The problem
With both ends included, repeat exactly the lines of the entries below from the one containing "[353,355,616,369] [63,379,295,397] even" down to the one containing "[109,403,317,417] the same", and no others.

Data for this exercise
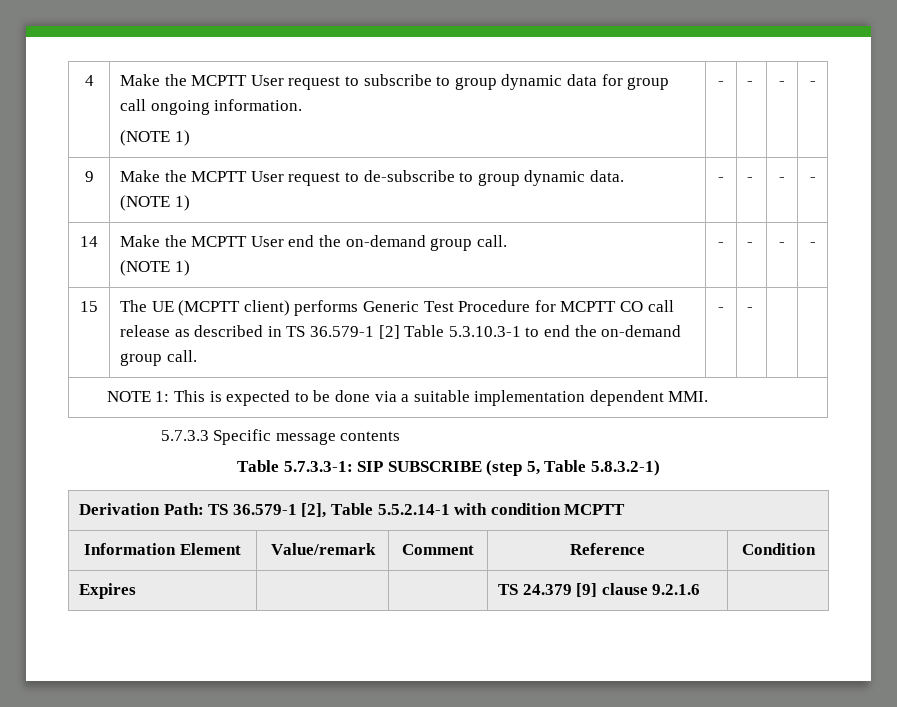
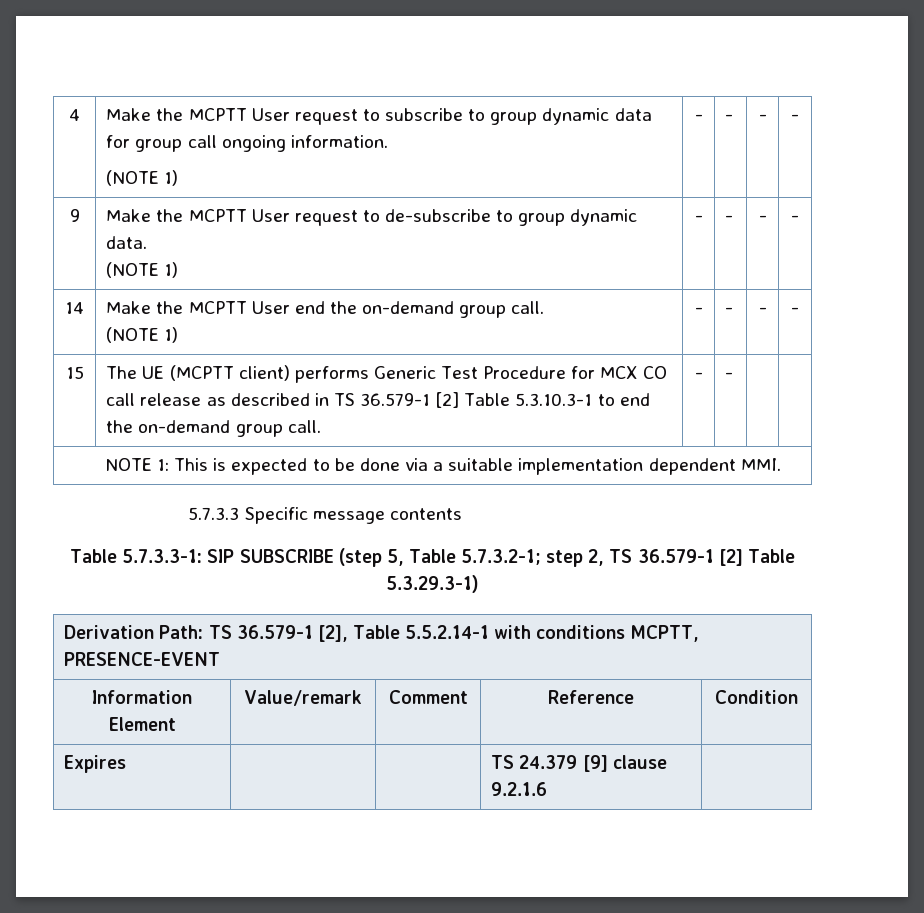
[560,301,617,312] MCPTT -> [600,366,638,379] MCX
[591,460,661,476] 5.8.3.2-1) -> [461,549,795,567] [386,575,479,593] 5.7.3.2-1; step 2, TS 36.579-1 [2] Table 5.3.29.3-1)
[490,503,626,515] condition MCPTT -> [536,625,700,642] [64,652,221,666] conditions MCPTT, PRESENCE-EVENT

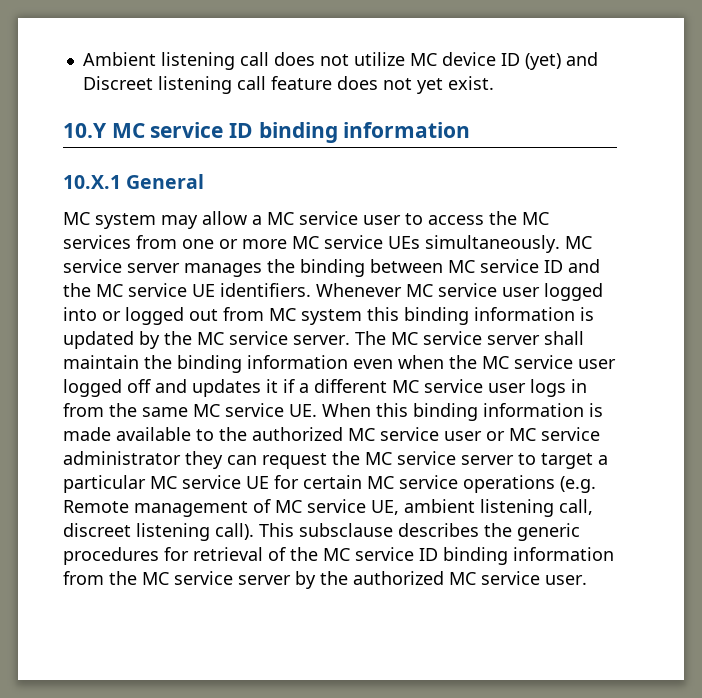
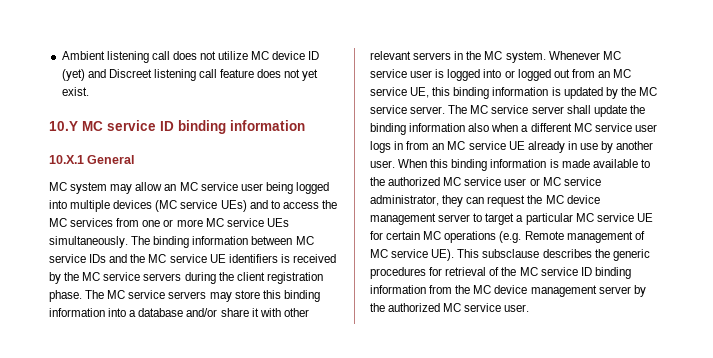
[252,211,401,225] a MC service user -> [164,182,329,194] [49,200,268,212] an MC service user being logged into multiple devices (MC service UEs) and
[565,236,592,249] [63,259,365,277] MC service server manages the binding -> [131,236,249,248] The binding information
[544,260,563,273] ID -> [89,254,107,263] IDs
[220,283,311,297] identifiers. -> [228,254,336,263] [49,272,323,284] [49,290,320,302] [49,308,309,317] [370,51,546,63] identifiers is received by the MC service servers during the client registration phase. The MC service servers may store this binding information into a database and/or share it with other relevant servers in the MC system.
(540, 292) none -> [435,69,445,78] is
[269,308,362,325] MC system -> [597,69,632,78] [370,87,430,98] an MC service UE,
[63,355,139,369] maintain -> [593,105,627,117] update
[353,355,616,369] [63,379,295,397] even when the MC service user logged off and updates it if -> [468,123,519,132] also when
[109,403,317,417] the same MC service UE. -> [432,141,654,153] [370,160,395,168] an MC service UE already in use by another user.
[63,451,181,465] administrator -> [370,195,439,206] administrator,
[397,451,456,465] service -> [566,195,600,204] [370,213,436,225] device management
[399,475,458,489] service -> (442, 235) none
[371,499,593,517] [63,523,254,541] UE, ambient listening call, discreet listening call). -> [431,249,455,261] UE).
[174,571,233,585] service -> [494,285,597,297] device management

Result of this task
[353,355,616,369] [63,379,295,397] even when the MC service user logged off and updates it if -> [468,123,519,132] also when
[109,403,317,417] the same MC service UE. -> [432,141,654,153] [370,160,395,168] an MC service UE already in use by another user.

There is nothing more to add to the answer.